◆ **HOW TO COMPLETE THIS TASK**:
Scan the records for "String" and copy each line that contains it.

Content starts

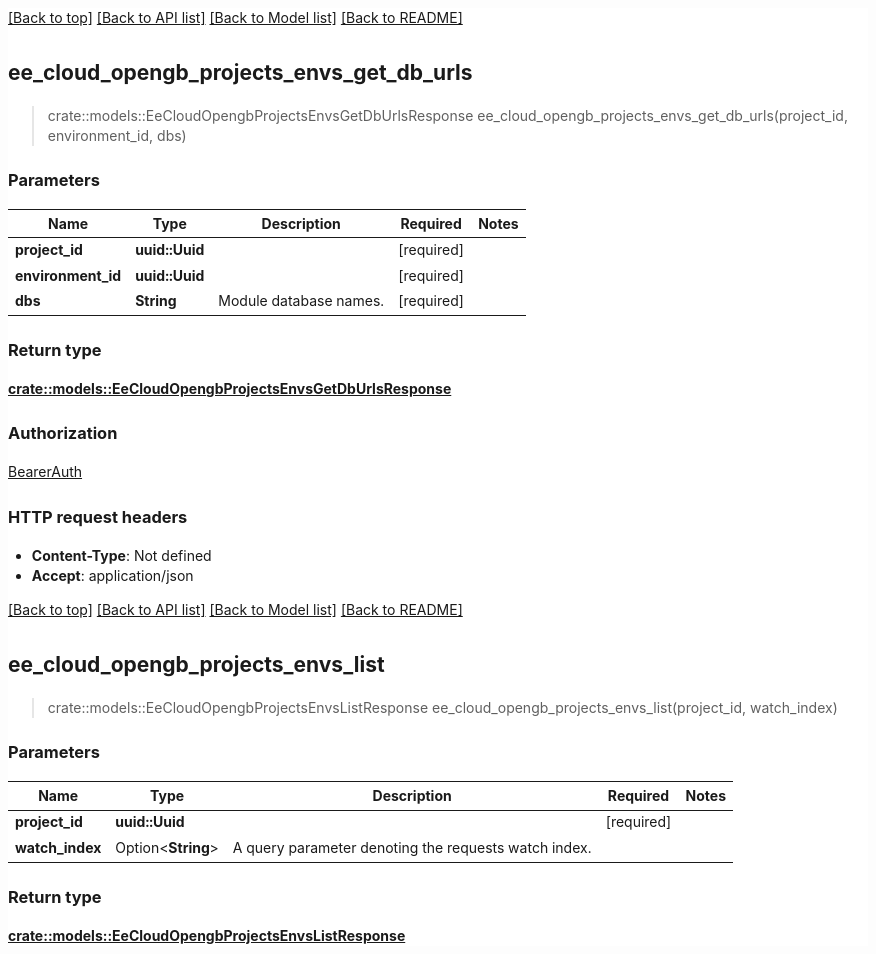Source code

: [[Back to top]](#) [[Back to API list]](../README.md#documentation-for-api-endpoints) [[Back to Model list]](../README.md#documentation-for-models) [[Back to README]](../README.md)


## ee_cloud_opengb_projects_envs_get_db_urls

> crate::models::EeCloudOpengbProjectsEnvsGetDbUrlsResponse ee_cloud_opengb_projects_envs_get_db_urls(project_id, environment_id, dbs)


### Parameters


Name | Type | Description  | Required | Notes
------------- | ------------- | ------------- | ------------- | -------------
**project_id** | **uuid::Uuid** |  | [required] |
**environment_id** | **uuid::Uuid** |  | [required] |
**dbs** | **String** | Module database names. | [required] |

### Return type

[**crate::models::EeCloudOpengbProjectsEnvsGetDbUrlsResponse**](EeCloudOpengbProjectsEnvsGetDbUrlsResponse.md)

### Authorization

[BearerAuth](../README.md#BearerAuth)

### HTTP request headers

- **Content-Type**: Not defined
- **Accept**: application/json

[[Back to top]](#) [[Back to API list]](../README.md#documentation-for-api-endpoints) [[Back to Model list]](../README.md#documentation-for-models) [[Back to README]](../README.md)


## ee_cloud_opengb_projects_envs_list

> crate::models::EeCloudOpengbProjectsEnvsListResponse ee_cloud_opengb_projects_envs_list(project_id, watch_index)


### Parameters


Name | Type | Description  | Required | Notes
------------- | ------------- | ------------- | ------------- | -------------
**project_id** | **uuid::Uuid** |  | [required] |
**watch_index** | Option<**String**> | A query parameter denoting the requests watch index. |  |

### Return type

[**crate::models::EeCloudOpengbProjectsEnvsListResponse**](EeCloudOpengbProjectsEnvsListResponse.md)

Content ends

◆ **SOLUTION**:
**dbs** | **String** | Module database names. | [required] |
**watch_index** | Option<**String**> | A query parameter denoting the requests watch index. |  |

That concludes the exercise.